╭──

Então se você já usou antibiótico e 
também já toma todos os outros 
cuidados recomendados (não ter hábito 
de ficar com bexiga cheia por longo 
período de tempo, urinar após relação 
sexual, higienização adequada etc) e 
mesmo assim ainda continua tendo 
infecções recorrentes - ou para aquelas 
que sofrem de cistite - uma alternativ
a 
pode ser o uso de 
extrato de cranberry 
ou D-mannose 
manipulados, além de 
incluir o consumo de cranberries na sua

╰──
╭──

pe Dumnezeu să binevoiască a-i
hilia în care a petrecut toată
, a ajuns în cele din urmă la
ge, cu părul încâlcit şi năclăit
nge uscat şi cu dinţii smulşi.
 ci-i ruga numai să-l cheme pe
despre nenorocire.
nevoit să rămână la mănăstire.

╰──

- _WORK REQUEST_
Print the record lines that fall between the line containing "Então se você já usou antibiótico e" and the line containing "incluir o consumo de cranberries na sua", inclusive, reproducing each line verbatim.

- _RESPONSE_
Então se você já usou antibiótico e 
também já toma todos os outros 
cuidados recomendados (não ter hábito 
de ficar com bexiga cheia por longo 
período de tempo, urinar após relação 
sexual, higienização adequada etc) e 
mesmo assim ainda continua tendo 
infecções recorrentes - ou para aquelas 
que sofrem de cistite - uma alternativ
a 
pode ser o uso de 
extrato de cranberry 
ou D-mannose 
manipulados, além de 
incluir o consumo de cranberries na sua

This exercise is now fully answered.